Isn't XNOR also one?? :)
Yes, strictly speaking, it is. But it's so rarely used as a concept that it doesn't really bear mentioning.
Which is interesting, considering that the base circuit most easily achieved is, in fact, an XNOR gate, much as the base circuits are NAND and NOR. To get an XOR (or AND or OR) we have to invert the output of the corresponding base circuit, at a cost of two extra transistors.
Ahh, thank you so much! The tutorials here are really really good. :)
This is exactly what I've been looking for. For years. This is where I should've come before learning to program.
The sequential logic is interesting to me, but I don't know what Q in the diagrams stands for. Pretty basic I expect, but hard to follow without it.
Q is the output of a register, and Qbar is the inverse output of Q. Q doesn't really stand for anything, but is generally accepted as the state output of the flip-flop.

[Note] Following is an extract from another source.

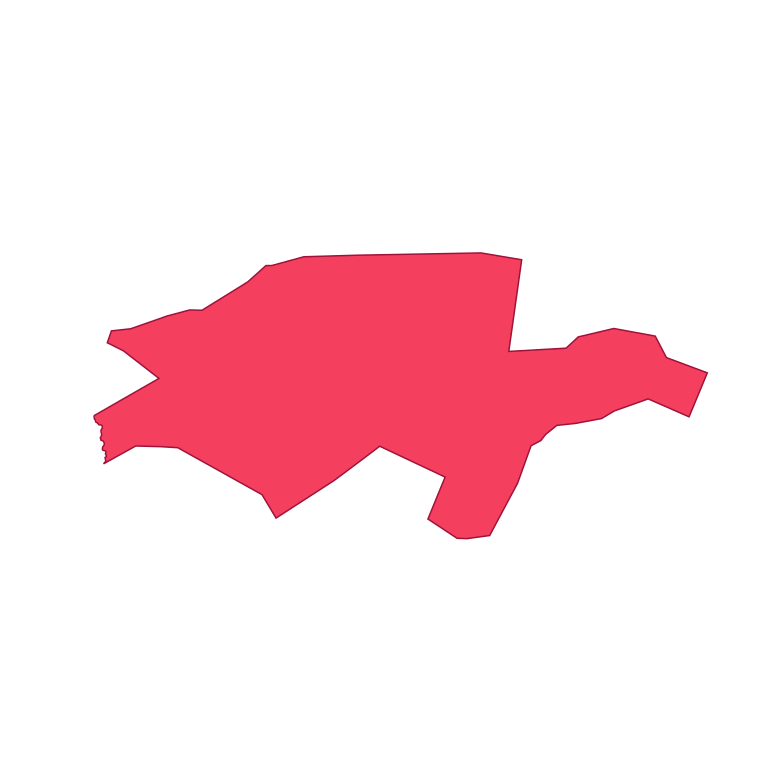 the district of Su'mber, Dornogovi, Mongolia, rotated 238°
{"feature_id": "93677404B97636792882766", "entity_name": "Su'mber", "entity_type": "district", "adm_level": 2, "iso_a3": "MNG", "parent_name": "Mongolia", "parent_adm1": "Dornogovi", "projection": "mercator", "projection_center": [108.779, 46.503], "detail": "fine", "context": "isolated", "style": "filled", "palette": "rose", "viewbox_px": 768, "rotation_deg": 238, "n_neighbors": 0, "source": "geoboundaries", "source_scale": "gbopen_adm2", "svg_char_len": 1611}
<svg xmlns="http://www.w3.org/2000/svg" viewBox="0 0 768 768"><g transform="rotate(238 384 384)"><path d="M327.5,221.4L328.6,290.6L331.5,325.4L333.5,347.4L272.7,386.5L246.2,349.7L214.4,364.2L208.9,372.4L199.5,393.3L229.0,444.6L253.7,476.0L252.9,487.1L255.6,494.3L257.3,508.7L249.0,525.7L239.4,550.2L239.1,565.1L231.4,600.1L194.5,625.3L222.1,664.1L256.7,637.5L280.9,639.4L309.3,608.3L321.0,573.7L317.9,557.4L345.5,507.1L416.4,566.6L443.7,535.8L507.2,429.9L534.4,383.4L543.9,351.7L547.0,346.6L542.8,322.6L543.0,268.7L549.8,258.4L556.5,236.6L565.1,198.4L573.5,181.0L565.6,171.2L550.2,180.6L508.0,196.1L510.8,121.7L510.3,121.0L509.3,120.5L507.7,119.9L507.3,119.9L506.8,120.1L506.5,120.1L505.2,119.6L504.8,119.5L504.3,119.5L503.7,119.9L503.3,120.2L503.1,120.3L502.5,120.2L501.9,120.5L501.1,120.5L500.6,120.5L500.3,120.9L499.6,121.8L499.0,122.5L498.4,122.7L497.5,122.6L496.5,122.2L496.0,121.9L495.4,120.5L494.9,119.7L494.5,119.3L493.1,118.6L491.5,118.1L490.3,117.4L489.4,116.4L489.2,116.0L489.1,115.4L488.5,114.8L488.0,114.7L487.6,114.7L487.3,114.6L486.7,114.3L486.1,114.2L485.8,114.5L485.2,115.3L484.2,115.6L483.1,115.6L481.8,115.3L481.0,114.7L480.3,113.8L480.0,112.7L479.6,112.0L478.8,111.3L478.0,110.6L477.5,110.4L476.9,110.5L476.1,111.0L475.4,111.9L474.9,112.2L474.0,112.3L473.4,112.0L473.0,111.5L472.5,110.9L472.0,110.6L470.9,110.6L470.3,110.6L469.9,110.3L469.6,110.0L469.5,109.5L469.6,108.9L469.4,108.4L468.8,108.2L468.1,107.9L466.7,107.5L466.1,107.0L465.7,106.5L465.3,104.8L464.9,103.9L463.0,140.6L449.0,161.7L439.2,175.4L354.8,221.9L327.5,221.4Z" fill="#f43f5e" stroke="#9f1239" stroke-width="1.5"/></g></svg>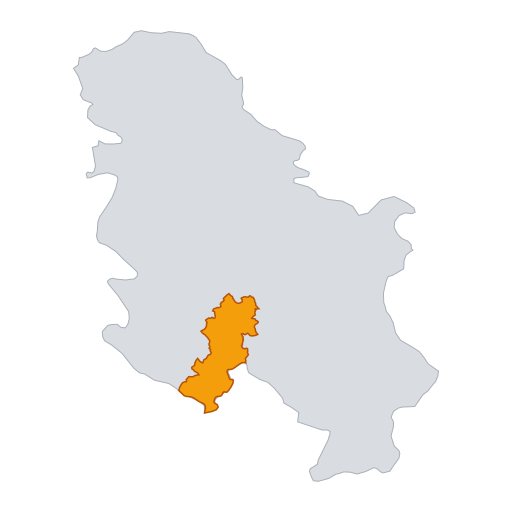 Republic of Serbia, with Raški highlighted
{"feature_id": "SRB-834", "entity_name": "Raški", "entity_type": "District", "adm_level": 1, "iso_a3": "SRB", "parent_name": "Republic of Serbia", "parent_adm1": "", "projection": "equal_earth", "projection_center": [20.586, 43.343], "detail": "fine", "context": "in_parent", "style": "filled", "palette": "amber", "viewbox_px": 512, "rotation_deg": 0, "n_neighbors": 0, "source": "natural_earth", "source_scale": "10m", "svg_char_len": 9174}
<svg xmlns="http://www.w3.org/2000/svg" viewBox="0 0 512 512"><path d="M294.0,182.8L308.3,186.9L314.8,190.9L318.3,196.0L327.5,199.4L342.4,201.1L352.8,206.4L358.7,215.3L368.1,213.1L381.2,199.9L394.1,196.5L406.9,202.8L413.9,208.0L415.1,212.1L412.1,213.7L405.0,212.9L399.2,215.5L394.8,221.3L394.1,227.5L397.4,234.0L401.9,238.6L407.8,241.1L411.0,244.5L411.4,248.9L412.9,250.1L409.7,252.1L406.1,255.1L404.1,260.4L403.7,268.8L392.4,275.4L388.1,276.6L386.2,280.9L383.4,293.3L383.8,302.6L385.4,307.3L386.2,311.2L389.9,316.0L393.3,323.3L395.6,332.9L400.6,340.3L413.3,347.7L419.6,351.9L424.4,358.1L428.0,363.7L438.5,371.2L437.7,376.5L435.5,381.7L433.2,384.2L428.0,390.9L423.0,394.6L414.8,406.5L401.6,407.1L398.5,408.0L393.5,411.3L391.1,417.2L393.5,421.9L393.4,426.8L391.0,436.1L394.3,446.1L399.0,450.7L399.8,453.4L399.0,458.1L392.2,467.6L390.1,471.1L383.1,472.9L380.8,472.0L377.1,468.7L373.8,467.7L365.5,471.6L357.0,474.0L350.4,472.2L343.8,471.9L339.2,473.5L335.8,474.2L329.1,478.3L318.3,481.3L313.3,480.7L311.4,476.8L309.4,471.2L310.3,468.7L317.4,464.3L318.2,460.1L328.1,440.0L330.0,433.5L330.0,431.4L327.4,430.0L322.0,430.0L297.7,421.9L298.7,412.5L291.6,407.5L283.9,403.1L282.6,398.1L274.1,388.0L267.8,382.3L259.9,379.5L253.0,375.4L248.9,372.9L247.1,368.2L247.1,365.4L245.0,362.7L241.7,363.0L236.1,366.7L229.2,369.9L228.0,372.3L230.5,377.8L232.3,381.4L231.5,384.7L229.3,389.0L216.1,398.4L214.6,401.7L217.1,407.0L215.5,409.5L204.4,413.0L204.7,410.1L204.0,405.4L197.7,400.5L188.7,396.6L168.8,383.5L161.2,381.8L154.4,380.2L144.6,374.0L139.6,372.9L134.0,368.4L121.9,353.2L111.6,345.0L104.6,340.8L102.7,336.8L102.3,332.6L102.5,331.2L107.9,325.3L112.0,324.5L117.3,324.3L120.7,327.3L125.3,327.9L127.9,324.1L129.3,318.6L128.7,311.6L117.8,295.3L108.4,283.9L107.4,281.4L109.4,279.3L112.7,278.2L116.2,279.1L125.4,280.0L134.3,278.9L137.3,276.1L137.4,272.4L134.2,269.0L123.9,259.7L115.9,251.5L106.4,245.2L99.4,242.7L97.4,239.5L96.5,236.1L97.4,229.9L97.9,221.9L99.6,216.9L106.0,207.5L112.1,197.6L115.9,188.0L117.9,179.1L117.2,176.6L114.1,174.7L107.4,172.8L98.2,174.4L90.3,177.7L87.2,177.9L86.2,173.9L87.5,172.2L89.9,172.4L92.0,173.1L94.1,171.3L95.5,166.0L92.4,147.4L98.2,145.8L98.4,143.0L98.9,140.7L104.9,143.9L113.5,144.0L120.9,143.3L122.1,141.5L122.0,138.8L120.5,136.8L117.8,135.1L115.9,132.5L110.9,131.4L95.2,124.7L87.5,117.6L87.9,110.1L90.1,106.0L92.9,104.5L92.1,103.2L83.2,99.7L80.2,94.8L82.8,88.6L78.3,76.0L73.5,68.3L78.3,64.9L79.0,60.2L79.4,57.5L81.4,57.5L89.1,54.3L91.9,51.7L93.5,48.7L95.4,47.9L100.5,51.2L105.9,51.5L112.0,49.4L116.5,46.5L122.0,44.2L124.5,42.5L127.7,39.9L134.1,32.3L141.3,30.7L151.0,32.7L161.4,33.3L169.2,31.6L189.0,33.8L193.2,35.6L196.0,37.5L201.1,44.1L206.1,52.5L213.0,56.4L221.3,61.1L225.5,64.5L231.8,74.6L236.7,79.6L238.3,79.4L240.0,78.1L241.1,77.0L242.4,78.0L242.5,81.1L242.8,87.9L241.7,95.2L243.4,102.1L243.5,104.3L242.2,106.2L242.4,108.0L244.1,109.9L250.9,114.4L257.1,121.5L264.3,126.5L270.9,129.6L275.1,129.8L282.1,135.6L295.7,139.7L300.0,141.1L303.0,143.5L305.2,146.2L305.4,149.1L303.3,150.5L300.4,154.5L299.2,159.3L297.0,160.5L294.8,160.6L293.2,162.0L293.6,164.1L295.4,166.0L298.3,167.8L303.7,169.6L309.1,172.2L309.1,174.3L308.0,176.6L301.2,177.4L296.1,177.8L293.8,178.7L294.0,182.8Z" fill="#d9dde1" stroke="#a8b0b8" stroke-width="1"/><path d="M245.8,362.9L244.5,362.5L242.2,362.7L240.1,363.7L233.1,368.7L231.2,369.4L228.3,369.5L227.5,370.0L227.0,371.5L227.2,372.8L228.3,375.0L229.0,377.5L229.5,378.6L230.0,379.4L230.8,379.6L231.8,379.5L232.7,379.5L233.3,380.2L233.0,383.1L231.1,386.9L228.7,390.4L226.9,392.2L225.8,392.2L224.8,391.9L223.8,391.9L223.0,392.7L222.2,394.5L221.7,395.2L221.0,395.9L219.3,396.4L217.7,396.4L216.2,396.9L214.7,398.8L213.9,402.0L215.3,403.5L217.3,404.7L218.2,407.2L216.2,409.8L211.9,411.5L204.5,413.0L205.4,408.5L205.2,405.6L203.8,403.8L198.3,401.1L193.6,397.9L191.1,396.8L186.3,396.4L184.2,395.7L178.6,390.4L179.0,390.0L179.1,389.7L179.2,389.4L179.4,388.2L179.9,386.8L180.1,386.5L180.6,385.9L180.9,385.0L181.3,384.5L181.9,383.6L182.3,383.0L182.7,382.7L184.2,382.0L184.5,381.9L184.9,381.8L186.0,381.9L186.4,381.7L186.6,381.4L186.6,380.9L186.6,380.6L186.2,379.9L186.2,379.6L186.3,379.4L186.6,379.0L187.3,378.5L187.7,377.9L188.6,376.8L188.7,376.7L189.1,376.6L190.1,376.7L191.1,376.8L192.2,376.8L192.9,376.7L193.3,376.5L194.0,376.1L194.8,375.7L195.7,375.3L198.9,374.8L198.4,374.1L197.8,373.1L197.6,372.9L196.6,372.4L195.9,371.9L194.6,371.4L194.4,371.2L194.2,371.0L193.9,370.3L193.7,370.0L193.3,369.7L192.3,369.2L192.1,369.1L192.0,368.8L191.7,367.6L191.8,367.3L192.1,367.0L194.1,365.7L194.6,365.2L194.7,364.9L194.7,363.8L194.8,363.5L195.1,362.6L195.4,361.9L195.7,361.2L196.0,360.5L197.6,358.4L198.6,359.5L198.9,360.0L199.2,360.7L199.4,360.9L199.9,361.2L200.6,361.9L200.7,362.0L201.5,362.2L202.2,362.8L202.6,362.8L202.9,362.8L203.0,362.7L203.5,361.0L203.6,360.2L203.8,359.9L205.0,359.1L206.0,358.6L206.4,358.2L206.7,357.9L207.0,357.1L207.5,356.5L207.9,355.6L208.0,355.4L208.4,355.1L208.8,354.8L209.0,354.7L209.9,354.7L210.1,354.6L210.4,354.4L210.5,354.3L210.6,354.1L210.6,353.7L211.0,353.0L211.3,352.7L211.3,352.4L211.1,352.1L210.7,351.7L210.3,351.1L210.2,350.9L210.2,350.5L210.4,349.8L210.5,349.3L209.6,348.9L209.2,348.5L209.1,348.2L209.2,347.8L209.8,347.1L209.9,346.8L209.9,346.6L209.9,346.4L209.8,346.1L209.2,345.4L209.1,344.7L209.0,344.1L209.0,343.8L209.3,343.3L209.4,342.9L209.7,341.6L209.7,341.0L209.7,340.7L209.6,340.4L209.3,340.0L208.8,339.5L208.4,339.1L208.2,338.4L208.0,338.1L206.8,336.7L205.9,335.9L205.3,335.0L205.0,334.7L204.1,334.4L202.9,333.3L202.2,332.8L201.7,332.0L201.1,331.3L201.0,331.2L201.4,330.8L202.8,330.1L204.4,329.2L204.9,328.8L205.4,328.2L205.7,327.5L206.5,326.0L206.6,325.5L206.5,324.9L206.5,324.2L206.7,323.2L206.8,323.1L207.0,322.9L207.1,322.7L207.0,322.3L206.6,321.9L206.2,321.3L205.7,320.3L205.7,320.1L205.8,319.9L206.0,319.7L206.5,319.4L207.4,318.9L208.4,318.2L208.6,318.1L209.0,318.0L209.3,318.0L210.0,318.3L210.3,318.4L210.6,318.3L211.3,318.0L211.8,317.4L212.0,317.3L212.5,317.4L213.3,318.1L213.7,318.4L214.0,318.4L214.4,318.4L214.6,318.3L214.8,318.1L214.9,317.9L215.2,317.1L215.3,316.2L215.3,315.9L214.9,314.8L214.7,314.3L214.7,313.4L214.8,312.5L214.8,312.2L214.5,311.8L214.3,311.7L212.7,310.9L212.9,310.6L213.3,309.4L213.7,308.9L214.1,308.7L214.7,308.5L216.0,308.2L216.8,307.7L217.2,307.5L217.6,307.5L218.6,307.7L218.8,307.7L219.6,307.4L220.0,307.2L220.6,306.8L220.9,306.4L221.0,306.2L220.8,305.4L220.4,304.5L220.3,304.2L220.4,303.9L220.8,303.4L221.0,302.8L221.3,302.4L221.5,302.2L222.4,301.9L223.7,300.7L224.0,300.4L224.0,299.9L224.0,299.7L223.4,298.8L223.4,298.6L223.4,298.4L223.6,298.2L224.4,297.5L225.0,296.8L225.9,296.1L226.6,295.2L229.0,293.6L230.4,295.3L230.9,295.7L232.0,296.3L232.4,296.7L232.6,297.0L232.7,297.3L232.6,297.8L232.7,298.2L232.8,298.4L233.6,299.2L233.9,299.9L235.2,301.8L235.5,302.1L236.2,302.4L237.2,303.1L237.9,303.3L239.0,303.3L239.6,303.2L241.4,302.2L242.0,301.9L242.2,301.7L242.3,301.4L242.2,300.6L242.2,299.8L242.0,299.4L241.4,298.8L241.3,298.6L241.2,298.4L241.3,298.2L241.4,297.9L241.6,297.8L242.8,297.4L243.9,296.9L244.5,296.8L245.5,296.8L246.5,297.0L248.1,297.2L248.5,297.0L249.0,296.3L249.3,296.1L249.8,295.8L250.1,295.8L250.4,295.9L250.7,296.1L251.2,296.8L251.4,297.0L251.9,297.1L253.2,297.4L253.3,297.6L253.5,297.8L253.6,298.0L253.6,298.5L254.1,299.0L254.5,299.6L254.6,300.8L255.0,302.2L255.1,302.6L255.5,303.1L255.6,303.4L255.7,304.0L255.8,305.0L255.8,305.3L255.9,305.6L256.2,305.9L256.9,306.5L257.5,307.4L258.8,308.7L257.3,308.8L256.8,309.2L256.1,309.1L255.7,308.8L255.2,308.9L255.2,309.0L255.2,309.3L255.5,309.8L255.6,310.0L255.6,310.3L255.6,310.6L255.5,310.8L255.0,311.6L254.9,311.9L254.9,312.5L254.9,313.1L255.0,313.7L255.3,314.6L255.3,314.8L255.1,315.1L254.3,315.6L252.8,316.8L252.6,317.1L251.8,318.4L253.7,318.8L254.6,318.8L255.0,318.9L255.2,319.1L255.3,319.3L255.6,320.0L255.8,320.3L256.2,320.5L257.1,320.8L258.0,321.6L258.2,321.8L258.3,322.0L258.2,322.4L257.0,323.6L256.8,323.7L255.7,324.3L255.1,324.8L254.8,325.4L254.5,325.9L254.4,326.4L254.4,326.7L254.4,327.3L254.5,327.6L255.0,328.3L255.2,328.8L255.4,329.9L255.5,330.4L255.5,331.0L255.6,331.3L256.0,331.9L256.3,332.6L256.5,332.8L257.8,334.4L255.7,335.4L255.4,335.4L254.7,335.5L253.5,335.8L251.8,335.9L250.9,335.8L250.3,335.5L249.8,335.3L249.4,335.0L249.1,334.4L248.9,334.2L248.1,333.5L247.9,333.4L247.7,333.3L247.3,333.3L247.1,333.4L246.3,334.1L246.1,334.3L245.5,334.5L244.4,334.6L244.1,334.5L243.8,334.3L243.1,333.7L242.7,333.6L242.1,333.7L241.4,334.0L241.9,334.9L242.3,336.0L243.1,337.0L243.3,337.7L243.1,338.1L242.8,338.5L242.8,338.8L242.8,339.0L243.3,339.7L243.4,339.9L243.3,340.2L242.9,340.9L242.9,341.2L242.7,342.2L242.3,343.8L242.3,344.1L242.4,344.6L242.4,344.8L242.2,345.1L241.5,345.8L241.5,346.0L242.0,346.9L242.3,347.5L242.5,347.9L244.1,348.7L244.4,348.8L244.8,348.8L245.1,348.7L245.8,348.4L246.2,348.3L246.5,348.3L247.5,348.6L247.6,349.9L247.8,351.0L247.7,351.3L247.5,351.7L247.5,352.1L247.7,353.2L247.8,353.5L248.2,354.2L248.3,354.3L248.3,354.5L248.2,354.9L247.9,355.4L247.7,355.7L247.1,356.3L246.8,356.6L246.6,357.2L246.4,357.4L245.7,357.9L245.4,358.5L245.4,359.0L245.7,359.9L245.8,360.1L245.8,360.4L245.7,361.5L245.8,362.3L245.8,362.9Z" fill="#f59e0b" stroke="#b45309" stroke-width="1.5"/></svg>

There are a lot of theories and speculation on why Q was used, but the best answer I like refers back to Turing and his machine. Since digital logic is discrete in nature (not continuous because it depends on state), it refers to the quanta, or state at the time specified.
Great tutorial, but a few things you should add to it.
We'll actually probably cover HDL and CPLD/FPGA stuff in another tutorial.
As for the K-map thing, I gave some thought to K-map vs. QM and felt like K-map requires a little more intuitive sense (in terms of heuristics) and QM is basically a "turn-the-crank" type operation. I've wondered how others would feel about that...I may add K-maps to the tutorial later on.